Siang bolong, terik matahari menyengat kulit. Aku menemukan tempat perteduhan, biasa mangkal. Hari ini daganganku tinggal sedikit, diborong para muda-mudi. Mungkin karena ada pertandingan bola nasional.
Aku duduk di bangku becak. Seperti biasa kuambil dagangan, lalu kubuka. Angin sepoi-sepoi membuat mataku terpejam.
"Pak ..., " terdengar suara samar-samar memanggil.
Kami berbincang sejenak, setelah sepakat, aku mengantar mereka. Melewati jalanan menanjak, cukup menguras tenaga.
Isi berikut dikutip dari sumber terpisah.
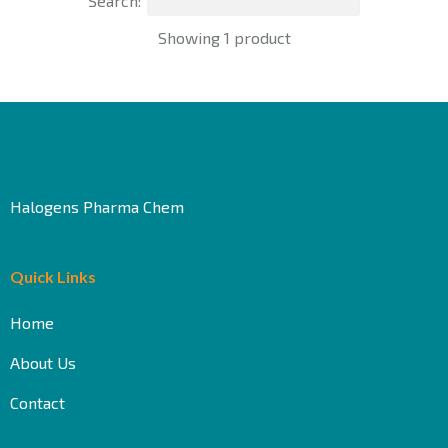
Search:
Showing 1 product
Halogens Pharma Chem
Quick Links
Home
About Us
Contact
Memang becakku masih tradisional, yang belum dimodifikasi dengan motor. Aku tak patah arang untuk mengayuh hingga tiba di tempat tujuan.
Matahari masih berseri, kucuran keringat membasahi baju. Tiba-tiba ada anak sekolah memanggil untuk diantarkan ke rumahnya. Melewati jalanan yang sama, kini aku tak perlu mengeluarkan tenaga ekstra. Hingga akhirnya kembali ke tempat perteduhan.
Tanganku menyentuh sisa koran, lalu aku membuka-buka lagi halaman. Betapa tersentaknya, ketika membuka halaman delapan. Imron, mendapat penghargaan juara badminton di kota kami. Senang bukan kepalang, aku berpamitan pada teman-teman untuk pulang duluan.
Tak lupa kukembalikan tiga koran yang tersisa. Syukurlah dapat tambahan tips selain upah hari ini. Sebelum pulang, mampir ke penjual martabak manis kesukaan Imron.
Hari ini aku bahagia, hanya martabak manis ini yang bisa kuberikan sebagai hadiah. Tiba-tiba ada mobil pick up menyeberang di depan. Sontak becakku tersenggol ke kiri, aku terjatuh, lalu di bawa orang-orang ke UGD.
Isteri dan Imron datang, mendekapku sambil menangis. Untunglah aku boleh pulang, walau luka lecet di tangan dan kaki. Kami berkumpul di rumah tanpa martabak manis.
"Tok ... tokkk," suara pintu terdengar keras.